Loïc April : désillusion enthousiaste

Des guitares électriques qui peuvent rappeler Malajube, une voix claire et juste, des paroles intelligentes et poétiques. Loïc April présente un premier album éponyme soigné et efficace, qui plaira aux amateurs et amatrices de sonorités pop et de musique qui grafigne, paradoxe exploité à merveille par l’artiste.

Dès les premières notes de Fleur de violence, on commence à cerner le projet qui nous est proposé par la maison de disque Bonsound. Rien de révolutionnaire, mais une fraicheur bien venue alors qu’avril se pointe le bout du nez dehors. Quand la batterie s’arrête pour laisser place à la voix et à la guitare en ouverture, on se plait dans la douceur des harmonies, mais surtout dans l’attaque bien vivante des notes.

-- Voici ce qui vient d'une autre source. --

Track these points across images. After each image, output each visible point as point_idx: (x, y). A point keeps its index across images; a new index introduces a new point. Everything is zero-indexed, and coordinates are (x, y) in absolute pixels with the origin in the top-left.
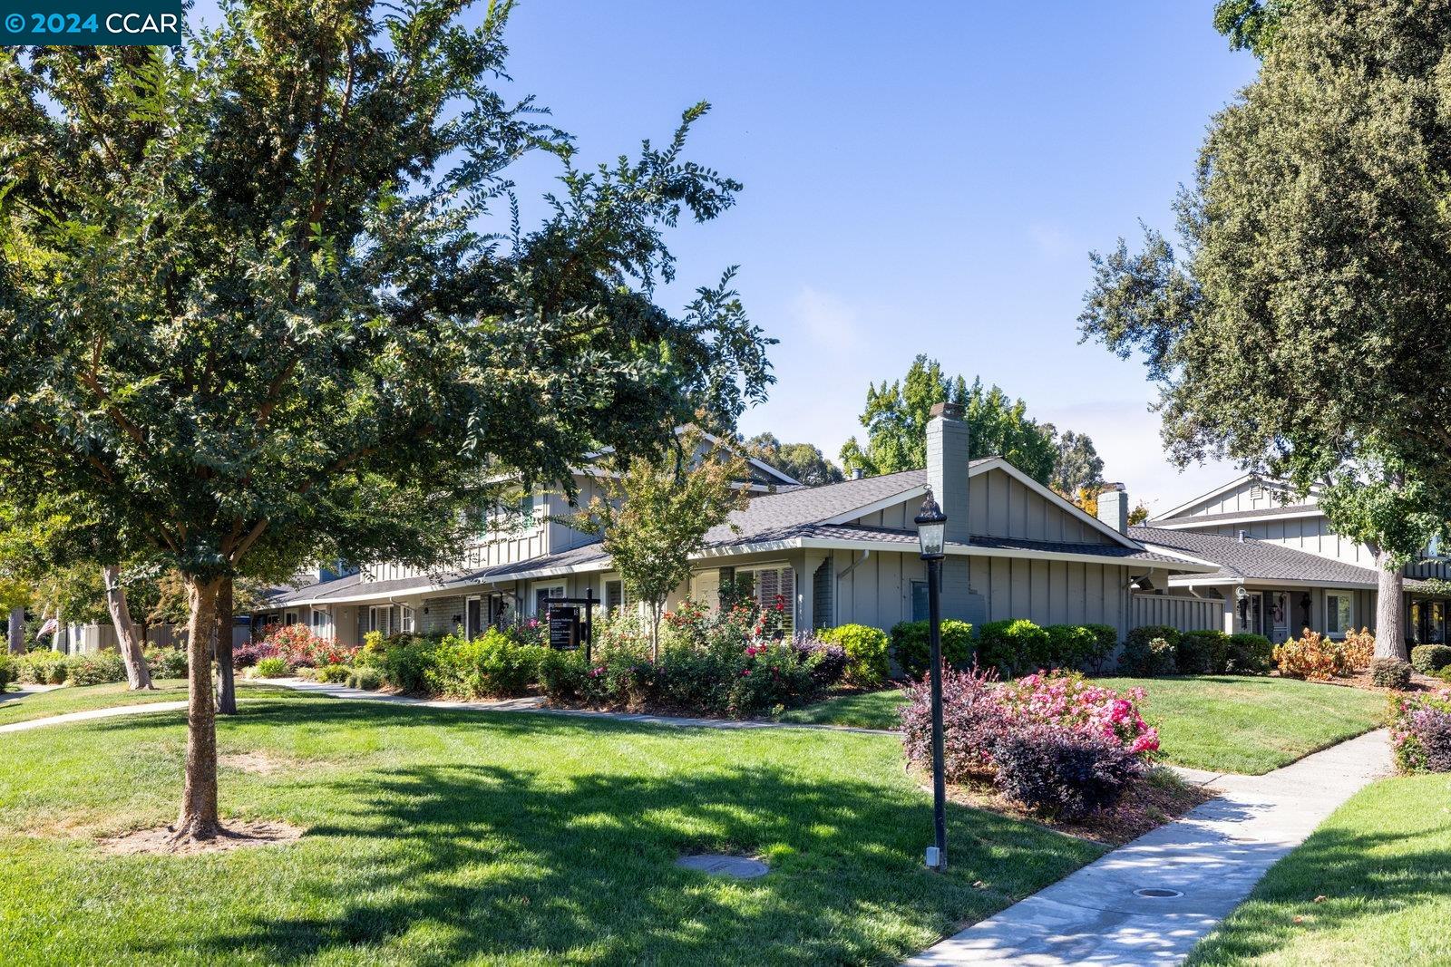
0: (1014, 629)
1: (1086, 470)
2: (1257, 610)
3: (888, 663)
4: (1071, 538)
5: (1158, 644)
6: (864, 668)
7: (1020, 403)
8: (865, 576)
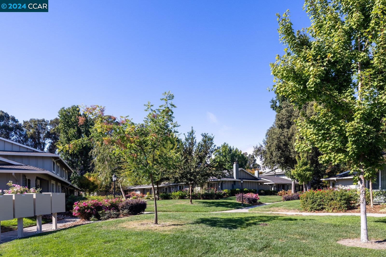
0: (245, 190)
1: (253, 161)
2: (277, 187)
3: (230, 194)
4: (251, 178)
5: (262, 191)
6: (228, 194)
7: (241, 151)
8: (226, 183)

C’est une des principales qualité de l’album d’ailleurs : un équilibre entre une esthétique lisse et des racines plus grasses.

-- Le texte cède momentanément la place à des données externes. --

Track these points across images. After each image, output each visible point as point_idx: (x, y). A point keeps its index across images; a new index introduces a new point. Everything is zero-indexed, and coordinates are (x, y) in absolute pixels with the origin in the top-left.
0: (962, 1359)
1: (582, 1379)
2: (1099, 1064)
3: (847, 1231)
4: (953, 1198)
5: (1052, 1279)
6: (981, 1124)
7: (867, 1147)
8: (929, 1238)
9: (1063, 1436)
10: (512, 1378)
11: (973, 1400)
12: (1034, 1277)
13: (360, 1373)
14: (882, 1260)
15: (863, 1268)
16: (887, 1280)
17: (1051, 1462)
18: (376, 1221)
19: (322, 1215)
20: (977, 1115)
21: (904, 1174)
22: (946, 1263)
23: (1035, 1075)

La ligne de basse qui ouvre la deuxième piste du long-jeu, Le silex qui aimait trop le froid, est envoutante, si bien qu’on en oublie que la première guitare s’entend à la cinquantième seconde de la pièce alors que débute le refrain, l’un des moments grandioses de la production. Tout au long de l’album, les enchainements musicaux sont fort originaux et travaillés, ce qui permet à Loïc April de définitivement s’éloigner d’une étiquette trop pop et de concrétiser sa couleur indie.

Comme si elles avaient été placées là dans le but de paver le chemin pour Prestidigitateur, les premières chansons de l’opus permettent de pleinement apprécier les variations de rythme et de texture entre les pièces, mais surtout, à l’intérieur d’un même titre. Le refrain, simplement la voix sur une guitare en petite réverbération, créé une coupure qui permet de toujours relancer la montée en intensité, pour nous amener au moment le plus rock de l’album, dans la pièce qui s’avérait jusqu’à présent la plus douce.

Le crescendo se poursuit avec Fais de ma tête ton jouet, qui, en toute simplicité à l’oreille, cache une certaine complexité musicale, à la fois dans les choix mélodiques et dans l’organisation de l’accompagnement, qui surprennent par moment. Les harmonies vocales y sont particulièrement réussies.

Les paroles de Loïc April le placent au cœur de ses contemporains, traitant d’anxiété sociale, de solitude et de désillusion. Composé « au fil des répètes matinales dans un local poussiéreux de l’est de Montréal », on ressent le spleen qui caractérise les grandes villes post-industrielles.

Mes ruines sur tes décombres s’inscrit en continuité avec les autres pièces, peut-être un peu moins efficace à ce point-ci, étant donné les similitudes dans l’agencement des mouvements. À partir du deuxième couplet, on sent qu’on essaie de s’envoler ailleurs, avec une finale très énergique, particulièrement sur le plan vocal.

Un album pop-rock n’en est pas un sans une ballade plus douce, ce à quoi À revers vient remédier. La combinaison guitare-batterie-basse – et même voix- semble particulièrement en synergie dans ce morceau, qui dénote un travail intéressant d’harmonisation des tones en studio, pour produire un tout très uniforme.

L’ascendant Malajube revient en force dans Des points pour la démarche, qui pousse le côté rock un peu plus loin que les autres pièces. Un 2 :30 bien « rentre-dedans », question d’arriver fin prêt pour le Purgatoire final. Construite à l’image de l’album, les lignes de voix accrocheuses s’entremêlent à des guitares par moment planantes, par d’autres très définies et up-tempo, dans un agencement personnalisé avec beaucoup de caractère.

Loïc April (album éponyme), réalisé par Jonathan Charrette, est disponible en ligne via plusieurs plateformes d’écoute et sera officiellement lancé ce vendredi 30 mars à la Casa del Popolo à Montréal à 20h.